“Big data” offers great potential in transportation planning and methods must be developed to tap that potential. This case study demonstrates the use of large, electronically generated datasets for an intercity highway origin-destination study. Data from electronic toll collection, license plate capture, and a web-based survey were all collected for this project. They were combined and weighted together, creating one representative dataset to help understand intercity auto travel in the entire Northeast Corridor (NEC).

Seven and a half million E-ZPass transactions representing three consecutive days of travel were collected from eight agencies in the NEC, creating the backbone of this study. A license plate capture method filled the tolling gap in the state of Connecticut using four probe sites collecting data over the same three days.

More than 787,000 web survey invitations were sent to E-ZPass users who made relevant long-distance trips, license-plate-capture recruits, and all customers from a ninth E-ZPass agency, resulting in over 15,000 responses.

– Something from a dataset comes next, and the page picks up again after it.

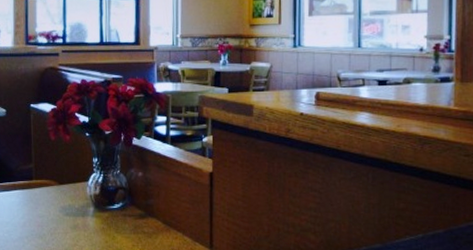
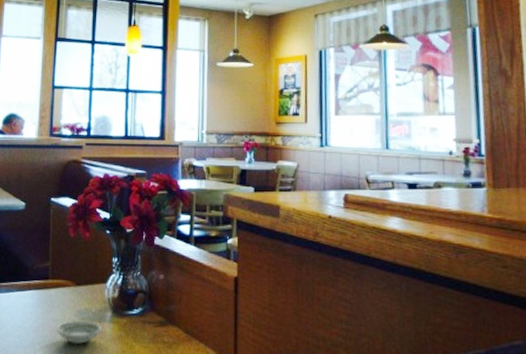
saucer: none [43,215,85,238] -> present [57,320,102,345]

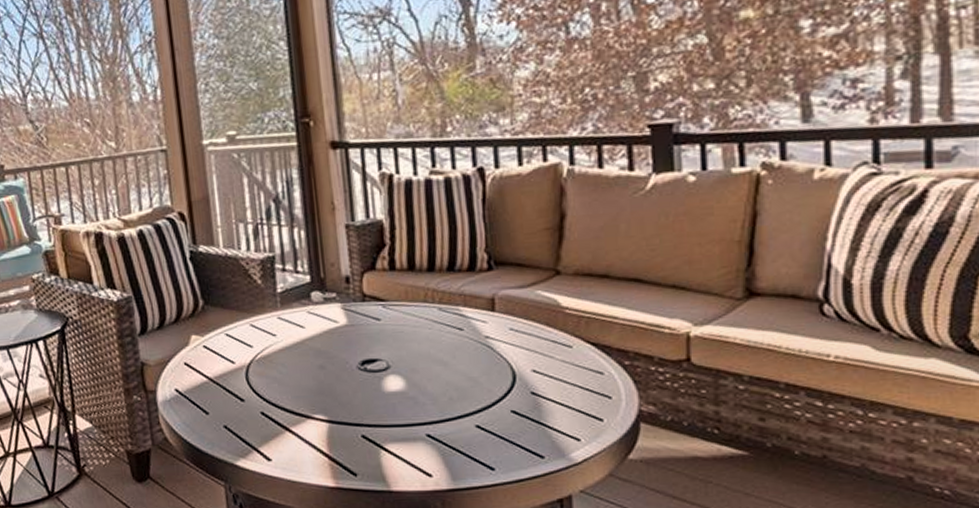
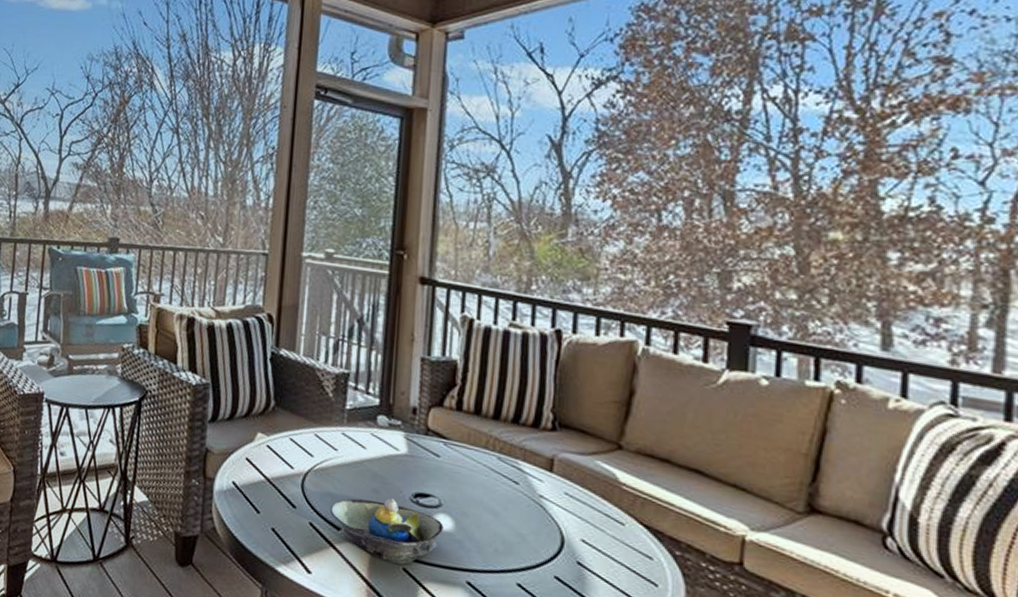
decorative bowl: none [279,370,396,432] -> present [330,498,444,565]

With so much study data, the challenge is how to efficiently aggregate data to make it useful while keeping it as disaggregate as possible to obtain the benefits of its granularity. For E-ZPass data, this was accomplished using timestamps and the direction of travel between sequential toll plazas to reduce transactions into five million discrete trips.

The electronic tolling data provided such fine granularity that marginal weighting methods had to be used in order to weight the comparatively sparse survey data. This was made more complicated with the addition of the ninth E-ZPass agency, as they did not provide detailed transaction data. Accurately combining and weighting these datasets was the crucial component to this study’s success.

Once weighted, the data provided the first comprehensive data driven auto OD dataset for the NEC. With big data providing the control data, survey recruits, and granularity, and the survey providing specific trip/traveler details, the combination resulted in a large-scale, robust, yet manageable dataset.